PASSAGE SHOWN

-.-.-

2017: My Year in Books

An image collage of book covers for all the books I read this year.I set a goal to read 40 books this year, and according to my Goodreads Reading Challenge, I read 59!

I am profoundly grateful to be able to read this much and this widely, considering the historical “book famine” that has plagued blind readers. Only about 10% of English books ever make it into an accessible Braille or audio format, and in most world languages that number is closer to 1%, Advances in technology (like Bookshare and the NLS) and policy (the Chaffey Amendment to U.S. copyright law an the Treaty of Marrakesh internationally) are allowing for more books to be made accessible in Braille and audio more quickly than ever before.

And so, to celebrate, I have taken a cue from my friend Emily K. Michael and decided to share my full 2017 reading list. I’ve pulled out a few that I highly recommend to everyone and added a few comments (choosing which was hard—almost everything I read this year was good!).

-.-.-

INFORMATION
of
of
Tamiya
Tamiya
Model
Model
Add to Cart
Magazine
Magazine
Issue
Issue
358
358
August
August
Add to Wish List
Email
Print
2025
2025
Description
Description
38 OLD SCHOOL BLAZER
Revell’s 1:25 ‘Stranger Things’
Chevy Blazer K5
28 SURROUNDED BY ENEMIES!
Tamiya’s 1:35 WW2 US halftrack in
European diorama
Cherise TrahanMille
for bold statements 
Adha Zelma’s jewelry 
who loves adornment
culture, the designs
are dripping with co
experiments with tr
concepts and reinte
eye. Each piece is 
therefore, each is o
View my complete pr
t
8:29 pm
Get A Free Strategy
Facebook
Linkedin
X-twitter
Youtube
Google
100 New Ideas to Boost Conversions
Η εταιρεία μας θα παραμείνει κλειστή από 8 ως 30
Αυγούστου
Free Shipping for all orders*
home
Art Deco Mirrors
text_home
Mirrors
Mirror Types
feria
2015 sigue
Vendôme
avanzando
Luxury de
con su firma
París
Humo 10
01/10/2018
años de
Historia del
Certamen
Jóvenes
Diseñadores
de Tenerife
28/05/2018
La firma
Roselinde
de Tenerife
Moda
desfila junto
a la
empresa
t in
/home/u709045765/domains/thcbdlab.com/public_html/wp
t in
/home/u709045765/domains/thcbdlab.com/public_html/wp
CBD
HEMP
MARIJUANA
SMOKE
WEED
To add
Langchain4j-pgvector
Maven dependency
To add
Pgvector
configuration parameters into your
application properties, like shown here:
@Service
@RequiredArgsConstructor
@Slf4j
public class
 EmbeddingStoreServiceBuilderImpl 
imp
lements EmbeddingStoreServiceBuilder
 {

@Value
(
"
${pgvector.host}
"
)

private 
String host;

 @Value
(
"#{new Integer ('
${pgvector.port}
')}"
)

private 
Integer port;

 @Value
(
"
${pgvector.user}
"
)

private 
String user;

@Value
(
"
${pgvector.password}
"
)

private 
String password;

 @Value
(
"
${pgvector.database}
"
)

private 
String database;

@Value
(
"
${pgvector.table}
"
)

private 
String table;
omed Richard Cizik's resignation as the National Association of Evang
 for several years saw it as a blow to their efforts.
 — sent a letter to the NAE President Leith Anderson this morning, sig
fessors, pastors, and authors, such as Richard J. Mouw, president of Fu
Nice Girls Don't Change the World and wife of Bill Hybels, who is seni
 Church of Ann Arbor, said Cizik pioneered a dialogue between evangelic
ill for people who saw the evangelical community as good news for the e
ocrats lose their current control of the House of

-.-.-

WHAT TO PRODUCE
Reproduce the 2017 reading-list post above word for word, from its title to its final sentence.

OUTPUT BELOW
2017: My Year in Books

An image collage of book covers for all the books I read this year.I set a goal to read 40 books this year, and according to my Goodreads Reading Challenge, I read 59!

I am profoundly grateful to be able to read this much and this widely, considering the historical “book famine” that has plagued blind readers. Only about 10% of English books ever make it into an accessible Braille or audio format, and in most world languages that number is closer to 1%, Advances in technology (like Bookshare and the NLS) and policy (the Chaffey Amendment to U.S. copyright law an the Treaty of Marrakesh internationally) are allowing for more books to be made accessible in Braille and audio more quickly than ever before.

And so, to celebrate, I have taken a cue from my friend Emily K. Michael and decided to share my full 2017 reading list. I’ve pulled out a few that I highly recommend to everyone and added a few comments (choosing which was hard—almost everything I read this year was good!).